For this, natural history data based on standardised clinical data collection are required, with quantitative measures, and taking into account the various treatment modalities currently on offer. This study is set up to include as many as possible of the published and unpublished cases of MNGIE patients worldwide, providing a deep characterization of the clinical features of this syndrome, identifying biochemical, molecular genetics, and histological/ histochemical parameters for early diagnosis and prognosis, and better understanding of therapeutic outcomes. This will also provide further knowledge about the epidemiology and establish a large database about clinicians currently involved in care for MNGIE patients, who can be approached to offer their patients the possibility to be contacted about novel and emerging interventional trials.

Research objective:

The overall aim of this study is to conduct a retrospective natural history study of patients who received a molecular or biochemical diagnosis of MNGIE worldwide, in order to comprehensively describe the presentation and clinical progression of MNGIE, define genetic and clinical subgroups, and make an inventory of treatment strategies currently being offered and their impact on disease progression. The study will capture standardised, anonymous clinical data from clinicians involved in care for MNGIE patients.

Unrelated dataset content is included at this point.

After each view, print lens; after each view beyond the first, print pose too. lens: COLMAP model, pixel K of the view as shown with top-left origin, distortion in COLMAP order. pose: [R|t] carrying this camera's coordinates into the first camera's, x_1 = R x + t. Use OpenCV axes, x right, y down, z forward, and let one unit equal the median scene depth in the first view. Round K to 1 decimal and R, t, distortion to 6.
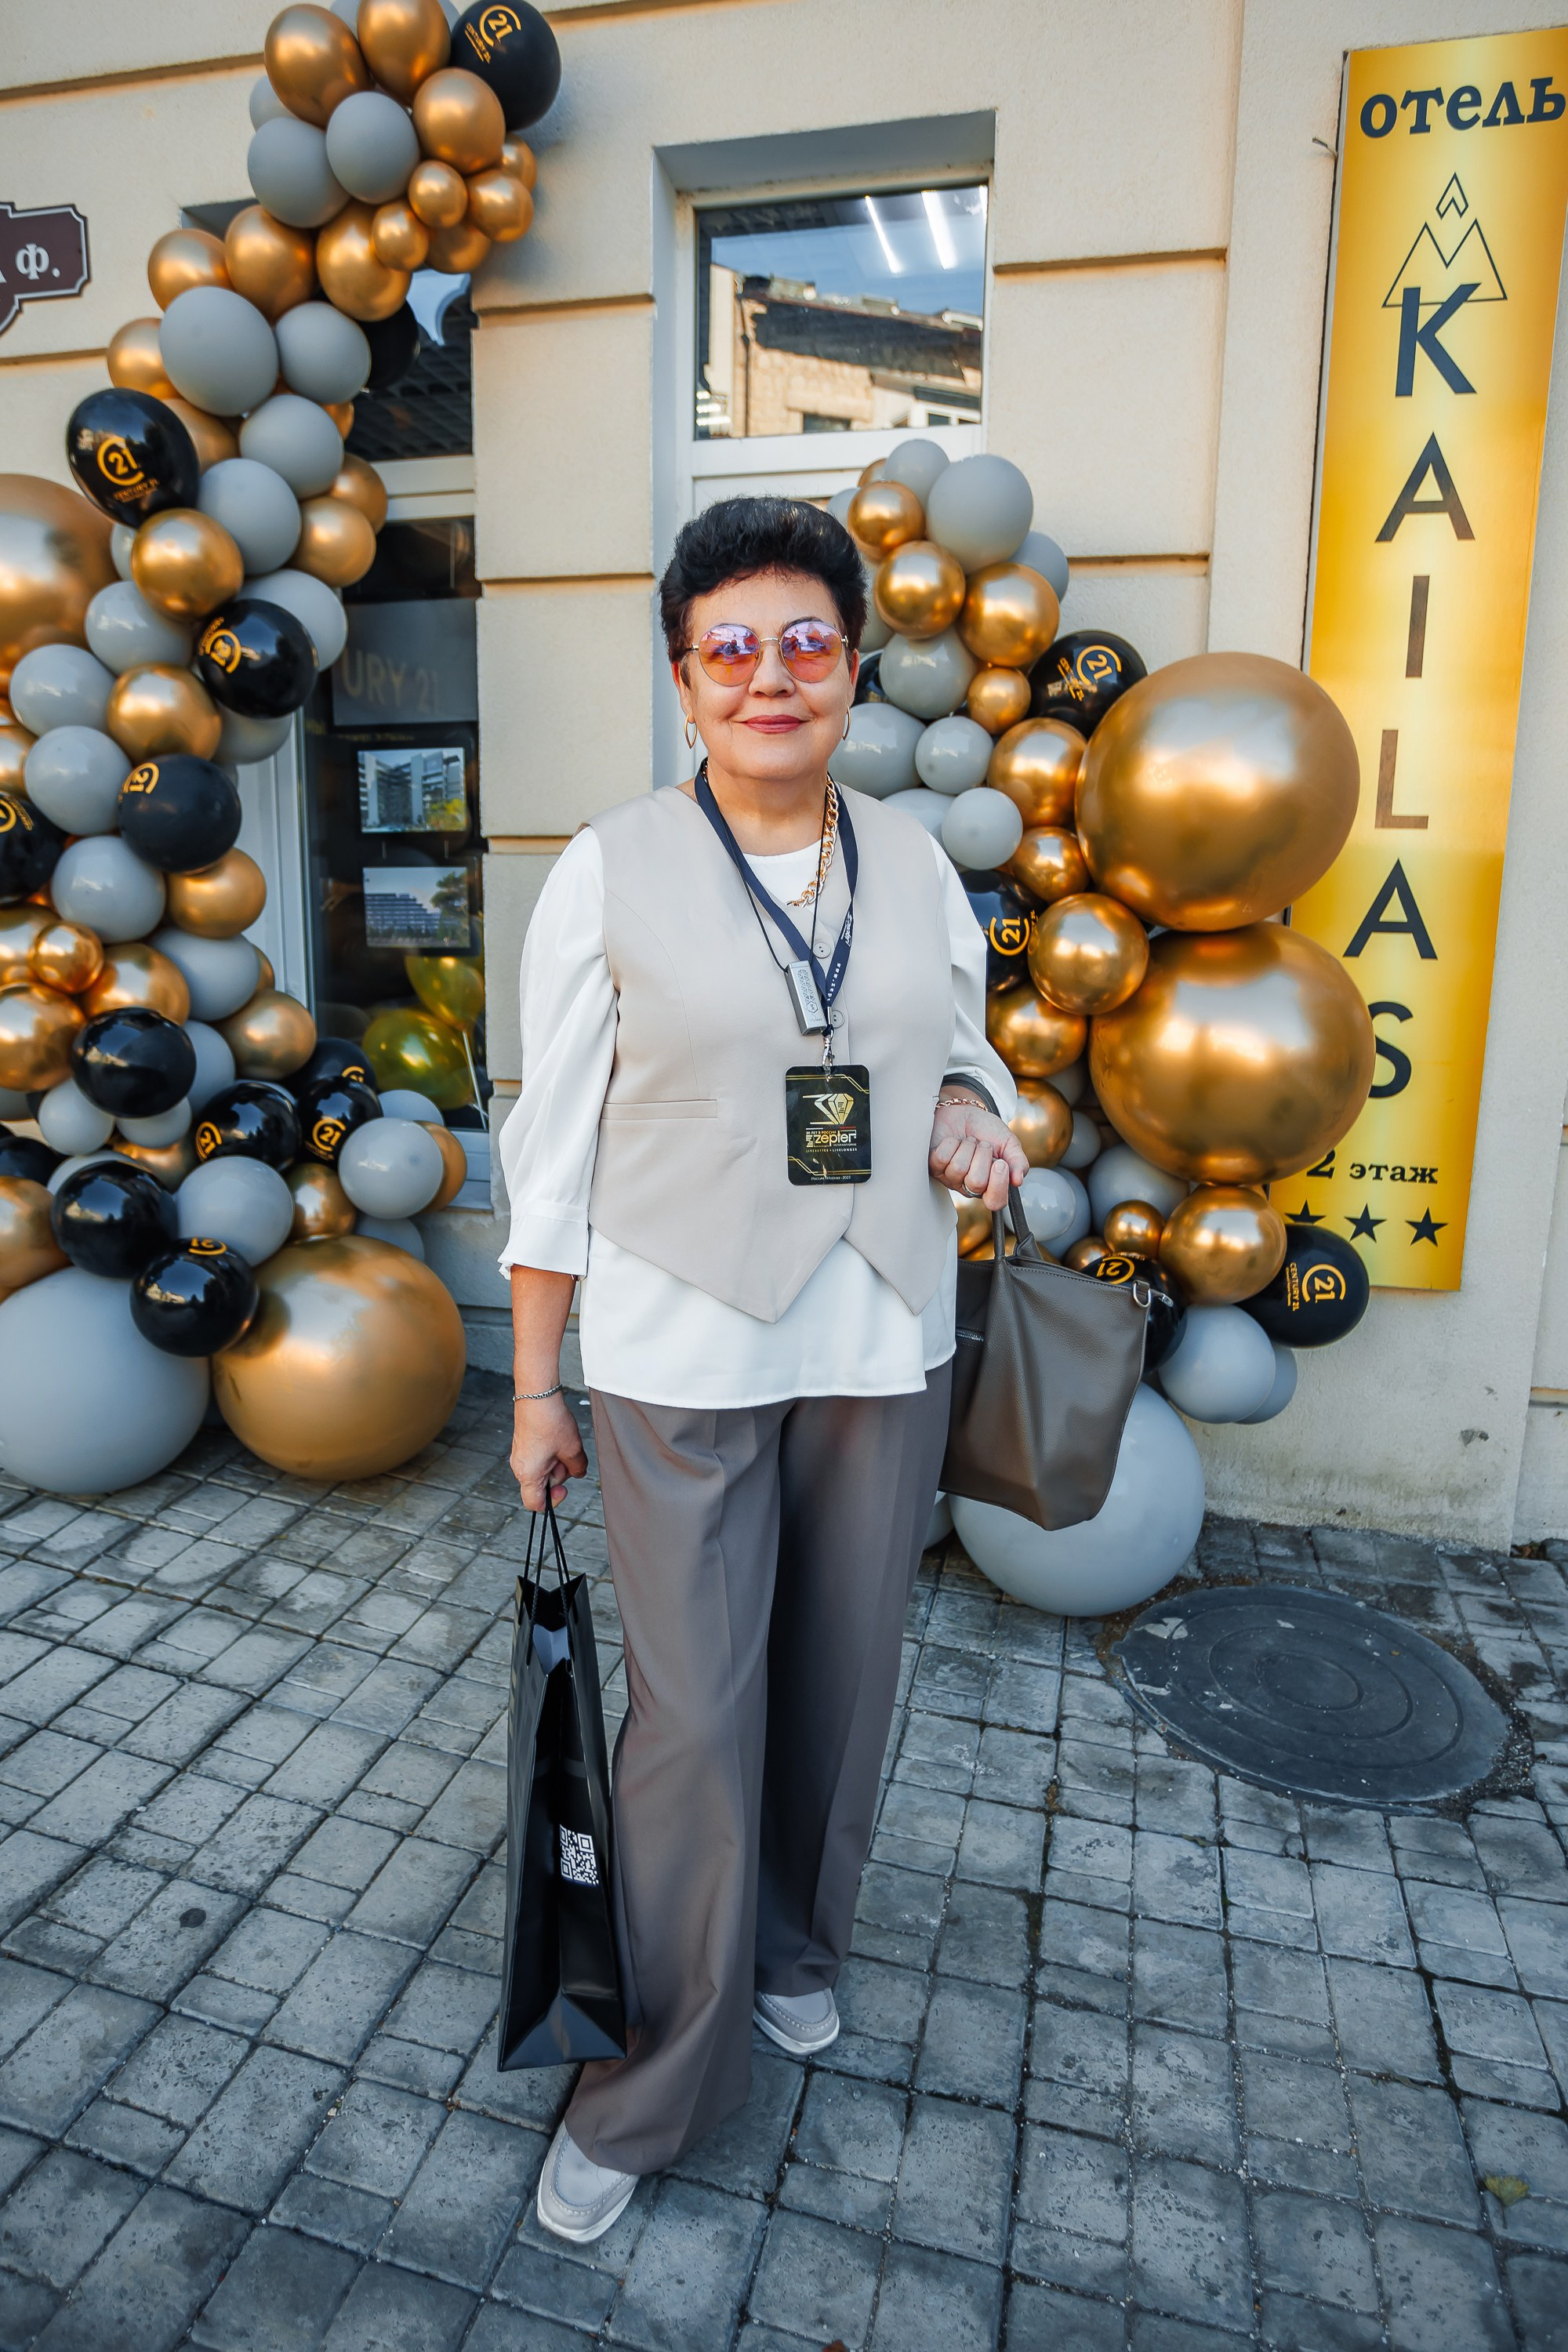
lens RADIAL K [[1479.1, 0, 784.0], [0, 1479.1, 1176.0], [0, 0, 1]] dist [-0.072682, 0.044928]
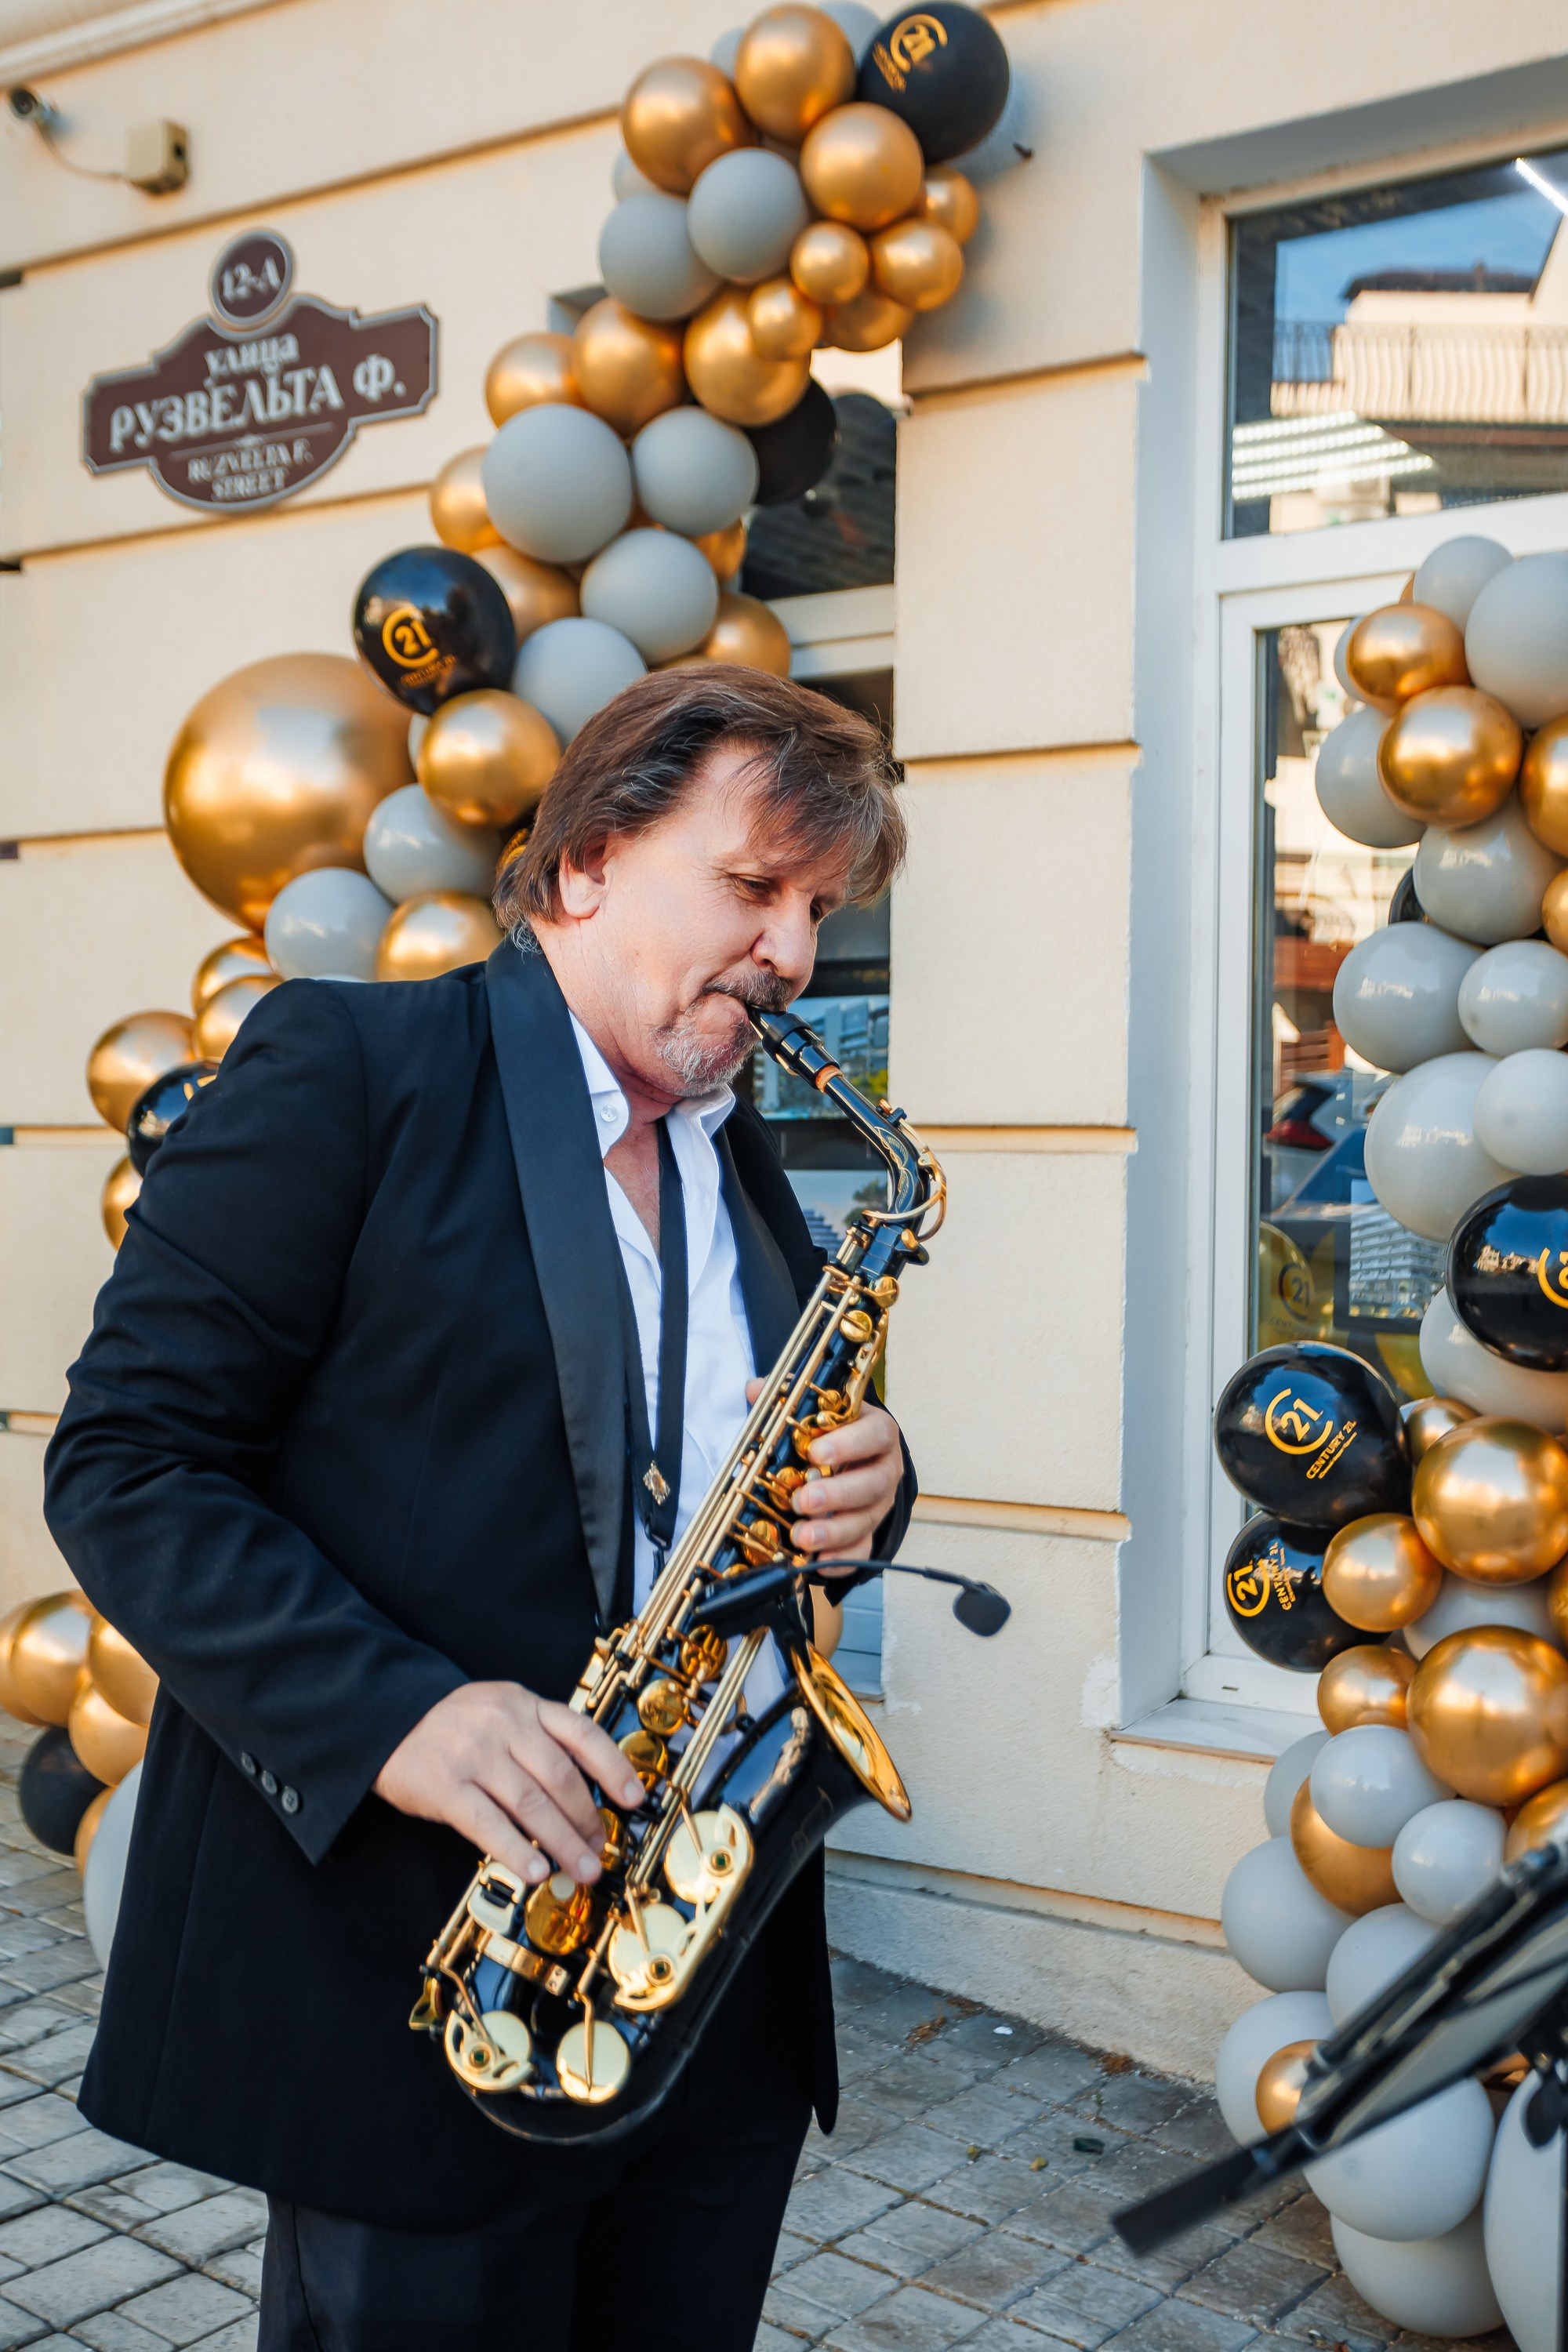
lens RADIAL K [[2800.6, 0, 784.0], [0, 2800.6, 1176.0], [0, 0, 1]] dist [-0.013567, 0.154910]
pose [[0.927677, 0.004585, -0.373357, 0.262108], [-0.082145, 0.977932, -0.192096, 0.046949], [0.364237, 0.208873, 0.907581, -0.197480]]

Specific Study Objectives:

• Characterize the clinical phenotype, symptom onset and progression of patients affected by genetically or biochemically confirmed MNGIE.
• Evaluate clinical symptoms and biomarkers most predictive of disease progression, and amenable to develop as outcome measures for future clinical trials.
• Identify common or different patterns of disease manifestation and progression in MNGIE patients to establish genotype-phenotype correlation-based subgroups.
• Inform treatment in MNGIE based on the outcomes from the therapeutic options available so far.
• Identify unmet needs to prioritize future research.
• Establish a database of clinicians currently involved in care for MNGIE patients

Study outcomes:

This study will lead to a detailed understanding of the symptoms and clinical manifestations present in patients with MNGIE, their onset and progression, and their response to available treatments. Study results will be detailed in a clinical study report, published as an open-access paper in a peer-reviewed journal, and presented at scientific and disease-focused conferences.